__TEXTO EXTRAÍDO__:

/---

Depois de apresentadas todas as coleções a passerelle foi o palco da atribuição dos prémios, que garantem aos vencedores uma experiência profissional e uma bolsa. Maria Clara recebeu o Prémio United Colors of Benetton e também o Prémio Tintex Textiles. Filipe Cerejo foi o vencedor do prémio Polimoda.

“Eu varria, montava, carregava, fui crescendo e as pessoas começaram a ter respeito por mim”. Luís Pereira, o homem dos bastidores

A coleção de Maria Clara é feminina e masculina, tem o nome “I had a flashback if something that never existed” e reflete uma visão do mundo muito própria da designer, recheada com as coisas que a fazem feliz. Inspirou-se no bordado da Madeira, mas trouxe para a sua coleção apenas a estampagem inicial. A designer afirma que gosta de trabalhar com malhas e isso é notório, são várias as peças em malha trabalhadas de diferentes formas, ora estampadas, ora combinadas em diferentes texturas. A vencedora desta edição do Sangue Novo é licenciada em Design de Moda pela Faculdade de Arquitetura da Universidade de Lisboa desde 2018. Estudou em Londres, tem trabalhado em moda e na sua Madeira natal dedica-se ao projeto solidário “Criar com Tradição” no apoio às tradições de artesanato da região.

Filipe Cerejo desenhou uma coleção masculina a que deu o nome “Do you feel the rush yet?”. Inspirou-se na música techno e idealizou um homem que gostasse de se divertir nas discotecas de Berlim nas décadas de 1980/90. O ponto de partida foi a modelagem das peças e a sua construção. Um casaco com três golas passa a poder ser usado de diferentes formas. Os seus materiais de eleição são a ganga e o jersey e o desafio nesta coleção era juntá-los de forma harmoniosa. O designer estudou moda entre o Porto e Londres, cidade onde integrou a Middlesex University e onde se formou em 2021. Trouxe para as propostas de inverno 2022 os conhecimentos de tailoring e peças que aguçam a curiosidade do espetador.

\---

__DADOS DE ORIGEM__:
/---

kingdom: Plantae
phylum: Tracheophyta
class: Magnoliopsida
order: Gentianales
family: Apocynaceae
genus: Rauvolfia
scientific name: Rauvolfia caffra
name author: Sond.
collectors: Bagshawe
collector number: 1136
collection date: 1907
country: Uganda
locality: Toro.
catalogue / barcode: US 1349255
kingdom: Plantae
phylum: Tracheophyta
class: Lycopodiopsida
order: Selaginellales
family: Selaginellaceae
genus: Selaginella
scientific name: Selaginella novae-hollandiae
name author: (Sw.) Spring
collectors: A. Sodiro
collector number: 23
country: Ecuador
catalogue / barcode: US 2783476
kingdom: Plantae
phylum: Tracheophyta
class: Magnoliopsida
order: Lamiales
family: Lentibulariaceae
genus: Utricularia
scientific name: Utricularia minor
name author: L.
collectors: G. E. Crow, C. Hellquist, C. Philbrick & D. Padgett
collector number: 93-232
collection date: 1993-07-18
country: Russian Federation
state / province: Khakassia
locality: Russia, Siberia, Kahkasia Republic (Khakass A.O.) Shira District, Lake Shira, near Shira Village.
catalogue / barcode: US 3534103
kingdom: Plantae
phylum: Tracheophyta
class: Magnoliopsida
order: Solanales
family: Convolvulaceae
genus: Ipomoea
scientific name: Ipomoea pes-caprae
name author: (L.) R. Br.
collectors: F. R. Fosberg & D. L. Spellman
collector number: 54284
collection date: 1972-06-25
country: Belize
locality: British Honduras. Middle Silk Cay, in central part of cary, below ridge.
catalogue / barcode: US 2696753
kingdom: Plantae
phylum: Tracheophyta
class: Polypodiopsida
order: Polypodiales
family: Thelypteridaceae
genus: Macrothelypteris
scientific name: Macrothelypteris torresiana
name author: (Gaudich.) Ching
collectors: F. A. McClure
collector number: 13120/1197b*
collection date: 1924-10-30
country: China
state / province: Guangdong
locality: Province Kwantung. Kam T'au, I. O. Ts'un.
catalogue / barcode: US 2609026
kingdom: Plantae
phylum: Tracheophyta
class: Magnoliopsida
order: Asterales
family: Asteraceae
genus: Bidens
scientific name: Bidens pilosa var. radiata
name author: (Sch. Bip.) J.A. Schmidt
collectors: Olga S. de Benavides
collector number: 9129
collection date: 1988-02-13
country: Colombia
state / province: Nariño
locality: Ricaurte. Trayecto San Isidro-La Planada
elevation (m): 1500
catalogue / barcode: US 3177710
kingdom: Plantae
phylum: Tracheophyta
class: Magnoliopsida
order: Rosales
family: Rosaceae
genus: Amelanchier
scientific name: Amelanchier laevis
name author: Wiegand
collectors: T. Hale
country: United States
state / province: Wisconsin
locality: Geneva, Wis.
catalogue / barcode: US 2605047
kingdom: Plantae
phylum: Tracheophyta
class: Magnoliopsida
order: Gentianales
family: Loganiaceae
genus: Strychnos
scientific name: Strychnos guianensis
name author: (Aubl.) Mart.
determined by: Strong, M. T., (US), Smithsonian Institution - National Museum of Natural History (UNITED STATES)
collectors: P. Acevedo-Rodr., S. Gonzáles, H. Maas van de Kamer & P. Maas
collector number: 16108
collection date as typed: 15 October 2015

\---

__ENUNCIADO 1__: Atualize o texto extraído, transcrevendo tudo desde "Depois de apresentadas" até "do prémio Polimoda.", mas com "bolsa" trocado por "bolsa de estudo".
__ENUNCIADO 2__:
Responda, com base no texto extraído:
(a) Que prémio venceu Filipe Cerejo?
(b) Em que bordado se inspirou Maria Clara?
(c) Em que ano se formou Filipe Cerejo?
Os dados não têm qualquer papel neste exercício.

__RESPOSTA ESCRITA 1__:
Depois de apresentadas todas as coleções a passerelle foi o palco da atribuição dos prémios, que garantem aos vencedores uma experiência profissional e uma bolsa de estudo. Maria Clara recebeu o Prémio United Colors of Benetton e também o Prémio Tintex Textiles. Filipe Cerejo foi o vencedor do prémio Polimoda.

__RESPOSTA ESCRITA 2__:
(a) O prémio Polimoda.
(b) No bordado da Madeira.
(c) Em 2021.